After the slave machine collects a certain amount of binlog transactions (configurable), it performs fsync on the relay log to ensure that binlog is persisted. This not only avoids serious problems caused by slave machine power failure, OS crash or restart resulting in the loss of the latest relay log, but also does not cause huge write loads on storage devices. It achieves a perfect balance between performance, latency, and storage resource consumption.
Fullsync has flexible configuration capabilities, allowing users to make flexible trade-offs between high availability, data consistency, and performance.
Fullsync provides rich runtime status information, which facilitates DBAs to monitor the runtime status of fullsync and provides complete information for effective fullsync-related configurations.

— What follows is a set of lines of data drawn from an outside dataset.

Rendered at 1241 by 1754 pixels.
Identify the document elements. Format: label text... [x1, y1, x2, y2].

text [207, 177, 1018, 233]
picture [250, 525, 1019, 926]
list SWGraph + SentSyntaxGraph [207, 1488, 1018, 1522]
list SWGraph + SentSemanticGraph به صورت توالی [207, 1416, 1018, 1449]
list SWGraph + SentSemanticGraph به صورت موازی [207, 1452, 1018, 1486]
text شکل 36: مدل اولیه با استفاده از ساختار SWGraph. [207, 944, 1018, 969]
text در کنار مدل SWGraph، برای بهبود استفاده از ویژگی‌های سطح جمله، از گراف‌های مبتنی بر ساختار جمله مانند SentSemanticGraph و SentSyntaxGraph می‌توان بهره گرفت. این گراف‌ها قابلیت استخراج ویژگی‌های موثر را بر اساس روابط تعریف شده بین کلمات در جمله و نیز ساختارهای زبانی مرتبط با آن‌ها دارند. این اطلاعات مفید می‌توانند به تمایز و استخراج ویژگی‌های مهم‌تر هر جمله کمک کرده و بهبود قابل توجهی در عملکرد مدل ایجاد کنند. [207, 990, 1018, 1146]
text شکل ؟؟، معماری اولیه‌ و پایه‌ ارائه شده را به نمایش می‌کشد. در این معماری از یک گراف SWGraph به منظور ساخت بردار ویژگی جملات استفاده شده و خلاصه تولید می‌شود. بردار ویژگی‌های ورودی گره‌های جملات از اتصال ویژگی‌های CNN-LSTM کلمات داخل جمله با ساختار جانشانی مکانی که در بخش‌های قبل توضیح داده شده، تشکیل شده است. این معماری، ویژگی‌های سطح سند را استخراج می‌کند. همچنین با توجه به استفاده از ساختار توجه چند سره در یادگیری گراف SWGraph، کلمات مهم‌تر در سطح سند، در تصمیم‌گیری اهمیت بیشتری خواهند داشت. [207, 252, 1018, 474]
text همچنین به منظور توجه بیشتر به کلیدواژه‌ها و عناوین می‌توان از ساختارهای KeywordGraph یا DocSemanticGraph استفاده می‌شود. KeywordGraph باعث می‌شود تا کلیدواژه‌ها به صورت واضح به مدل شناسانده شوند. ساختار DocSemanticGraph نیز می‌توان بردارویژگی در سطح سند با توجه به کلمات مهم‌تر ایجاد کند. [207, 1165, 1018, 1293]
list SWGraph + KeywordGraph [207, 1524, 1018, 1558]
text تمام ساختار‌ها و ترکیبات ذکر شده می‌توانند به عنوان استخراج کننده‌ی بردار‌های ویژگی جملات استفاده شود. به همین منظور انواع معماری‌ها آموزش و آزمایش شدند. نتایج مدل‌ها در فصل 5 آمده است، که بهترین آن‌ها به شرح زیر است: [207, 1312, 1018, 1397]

DBAs can configure the master node to wait for ACKs from several slaves (configurable), thereby achieving a higher fault tolerance level. For example, for some high-value businesses, DBAs can configure one master and four slaves, allowing the master node to wait for two slave ACKs for each transaction. After any commit operation completes, it must wait for two slave ACKs before the transaction commit status can be returned to the client.
At the same time, DBAs can also configure whether a specific channel of a slave sends ACK, even if the slave's fullsync_relaylog_fsync_ack_level is set to 1 or 2, to achieve the goal of flexible configuration of the cluster's high availability architecture.